Trump’s Muslim Ban Has an Advocate in Attorney General Pick Jeff Sessions
Donald Trump on has announced his pick for attorney general: Alabama Senator Jeff Sessions, one of the most conservative U.S. lawmakers and an early supporter of the president-elect’s proposal on banning Muslims entering the country.
In a November 18 statement, Trump called Sessions a “world-class legal mind” who is “admired by legal scholars and virtually everyone who knows him,” according to Bloomberg News.
Trump’s proposed ban has been widely denounced by civil rights groups, but Sessions, a former federal prosecutor, was an early defender of the president-elect’s controversial plan. In previous interviews, he has sought to make the ban more palatable to Americans.
He explained his views on Trump’s proposed plan in a June 15 interview with Meet the Press.
“We absolutely protect the right of every Muslim that’s in America to be able to carry out their religious beliefs as they choose,” Sessions said in the interview.
“What [Trump] is saying is that we need to be careful about who we admit into the country. There is no constitutional right to come to America if you possess an ideology that is dangerous. If you believe it is okay to murder gay people. Give me a break. We need to do a better job of screening against that and that’s what Donald Trump is saying.”
Sessions continued: “He said a temporary ban until we figure out what’s going on and I think that’s a legitimate analysis here. It is time for us to review what we’re doing, put aside political correctness, reject the idea that we can’t even say that radical Islam is the driving force behind this terrorism.”
The Friday appointment was cause for alarm for some Democrats.
“No senator has fought harder against the hopes and aspirations of Latinos, immigrants, and people of color than Senator Sessions,” said Representative Luis Gutiérrez of Illinois said in a statement.
Trump’s statements about Muslims have drawn a range of responses from the Jewish communal world.
This week, Jonathan Greenblatt, head of the Anti-Defamation League, pledged to register as a Muslim if Trump were to institute a national database of Muslims, something he proposed during the campaign.
“The new administration plans to force Muslims to register on some master list. As Jews we know what it means to be forced to register,” Greenblat said. “I pledge to you that because I am committed to the fight against anti-Semitism that if one day Muslim Americans are forced to register their identities, that is the day that this proud Jew will register as Muslim.”
More from @JGreenblattADL’s remarks this morning: “We as a people invented the phrase ‘Never Again,’ so let me just say, #NeverIsNow.” pic.twitter.com/folvCyPZgP
— ADL (@ADL_National) November 17, 2016
From more conservative quarters, Trump’s statements have drawn praise.
Morton Klein, national president of the Zionist Organization of America, has supported Trump’s proposal to employ religious profiling measures to deal with terrorism in the U.S.

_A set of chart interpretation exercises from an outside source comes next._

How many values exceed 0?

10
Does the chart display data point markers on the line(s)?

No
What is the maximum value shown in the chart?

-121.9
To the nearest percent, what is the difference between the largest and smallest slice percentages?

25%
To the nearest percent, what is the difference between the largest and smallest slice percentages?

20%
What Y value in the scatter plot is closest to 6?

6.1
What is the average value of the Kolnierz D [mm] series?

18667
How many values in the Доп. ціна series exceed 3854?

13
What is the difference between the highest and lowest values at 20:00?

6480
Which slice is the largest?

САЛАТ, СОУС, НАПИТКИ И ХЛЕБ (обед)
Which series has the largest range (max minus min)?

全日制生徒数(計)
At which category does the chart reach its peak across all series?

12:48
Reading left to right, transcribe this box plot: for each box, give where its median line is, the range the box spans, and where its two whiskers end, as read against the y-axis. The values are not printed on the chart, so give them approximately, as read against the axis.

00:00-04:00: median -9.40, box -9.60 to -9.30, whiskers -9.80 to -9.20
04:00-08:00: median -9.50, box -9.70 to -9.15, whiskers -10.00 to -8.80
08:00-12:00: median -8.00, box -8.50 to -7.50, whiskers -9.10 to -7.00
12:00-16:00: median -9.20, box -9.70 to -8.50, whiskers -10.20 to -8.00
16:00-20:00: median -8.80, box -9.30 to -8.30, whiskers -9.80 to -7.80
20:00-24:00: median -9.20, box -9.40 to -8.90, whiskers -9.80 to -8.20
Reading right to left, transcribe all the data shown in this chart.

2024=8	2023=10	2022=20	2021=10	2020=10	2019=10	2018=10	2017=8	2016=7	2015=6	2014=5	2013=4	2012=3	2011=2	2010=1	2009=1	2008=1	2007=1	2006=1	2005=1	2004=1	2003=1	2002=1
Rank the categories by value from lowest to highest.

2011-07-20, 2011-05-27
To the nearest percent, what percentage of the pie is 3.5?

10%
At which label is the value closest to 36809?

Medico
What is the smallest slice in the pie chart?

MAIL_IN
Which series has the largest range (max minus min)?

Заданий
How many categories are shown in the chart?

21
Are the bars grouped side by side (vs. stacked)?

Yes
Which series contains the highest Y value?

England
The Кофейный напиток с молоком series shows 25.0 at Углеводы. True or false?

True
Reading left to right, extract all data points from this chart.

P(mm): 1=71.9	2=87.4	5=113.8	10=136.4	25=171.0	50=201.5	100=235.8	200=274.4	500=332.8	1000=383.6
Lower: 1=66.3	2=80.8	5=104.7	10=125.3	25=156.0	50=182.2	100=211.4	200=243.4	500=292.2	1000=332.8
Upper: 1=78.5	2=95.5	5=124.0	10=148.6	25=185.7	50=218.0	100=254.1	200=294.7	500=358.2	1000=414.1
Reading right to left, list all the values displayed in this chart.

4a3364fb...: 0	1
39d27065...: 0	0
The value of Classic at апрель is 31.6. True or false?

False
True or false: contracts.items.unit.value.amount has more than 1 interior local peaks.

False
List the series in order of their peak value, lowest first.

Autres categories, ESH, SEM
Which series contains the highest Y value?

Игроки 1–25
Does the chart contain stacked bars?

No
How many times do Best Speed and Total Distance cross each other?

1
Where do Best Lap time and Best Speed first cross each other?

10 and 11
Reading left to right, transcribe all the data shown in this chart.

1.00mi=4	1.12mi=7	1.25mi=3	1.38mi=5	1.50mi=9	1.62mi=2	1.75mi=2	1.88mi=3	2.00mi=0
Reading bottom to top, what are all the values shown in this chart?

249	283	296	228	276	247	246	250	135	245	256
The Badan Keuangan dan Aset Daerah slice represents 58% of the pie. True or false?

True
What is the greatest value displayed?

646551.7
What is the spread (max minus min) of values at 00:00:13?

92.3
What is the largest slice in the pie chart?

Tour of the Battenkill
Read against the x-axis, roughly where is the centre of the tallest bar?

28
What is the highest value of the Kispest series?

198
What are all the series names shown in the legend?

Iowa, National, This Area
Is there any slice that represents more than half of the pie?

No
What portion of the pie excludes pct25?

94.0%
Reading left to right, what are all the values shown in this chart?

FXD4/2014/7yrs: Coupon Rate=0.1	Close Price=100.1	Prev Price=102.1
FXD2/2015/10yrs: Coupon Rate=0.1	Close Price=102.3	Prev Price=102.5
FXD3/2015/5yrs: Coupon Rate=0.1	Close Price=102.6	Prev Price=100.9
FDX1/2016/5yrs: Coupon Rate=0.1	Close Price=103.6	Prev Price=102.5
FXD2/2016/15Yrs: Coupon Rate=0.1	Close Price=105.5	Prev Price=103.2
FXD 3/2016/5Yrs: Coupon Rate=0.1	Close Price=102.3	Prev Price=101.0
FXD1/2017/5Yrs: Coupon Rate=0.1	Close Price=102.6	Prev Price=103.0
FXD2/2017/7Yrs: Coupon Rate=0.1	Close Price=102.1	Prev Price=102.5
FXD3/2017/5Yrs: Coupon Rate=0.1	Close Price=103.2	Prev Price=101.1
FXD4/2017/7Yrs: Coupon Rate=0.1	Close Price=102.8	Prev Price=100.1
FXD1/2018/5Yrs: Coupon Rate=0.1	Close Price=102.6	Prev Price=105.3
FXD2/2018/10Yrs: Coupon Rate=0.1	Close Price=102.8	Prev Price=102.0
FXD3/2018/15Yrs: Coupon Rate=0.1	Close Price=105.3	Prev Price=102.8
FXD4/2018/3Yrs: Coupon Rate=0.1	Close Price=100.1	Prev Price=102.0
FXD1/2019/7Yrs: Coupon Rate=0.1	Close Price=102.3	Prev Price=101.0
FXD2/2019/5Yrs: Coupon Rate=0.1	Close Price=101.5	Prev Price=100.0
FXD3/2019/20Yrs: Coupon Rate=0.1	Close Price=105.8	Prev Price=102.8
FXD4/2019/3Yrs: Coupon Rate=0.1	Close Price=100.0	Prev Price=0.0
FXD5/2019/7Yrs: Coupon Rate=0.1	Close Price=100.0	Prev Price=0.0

“In an era in which the vast majority of terrorism is committed by Muslims, in order to protect American citizens, we should adopt the same profiling policies as Israel and be more thorough in vetting Muslims,” Klein told the Forward in a June interview.
On Friday, Trump also named retired Lieutenant General Michael Flynn as his White House national security adviser and Mike Pompeo, a Republican Representative from Kansas, to run the Central Intelligence Agency.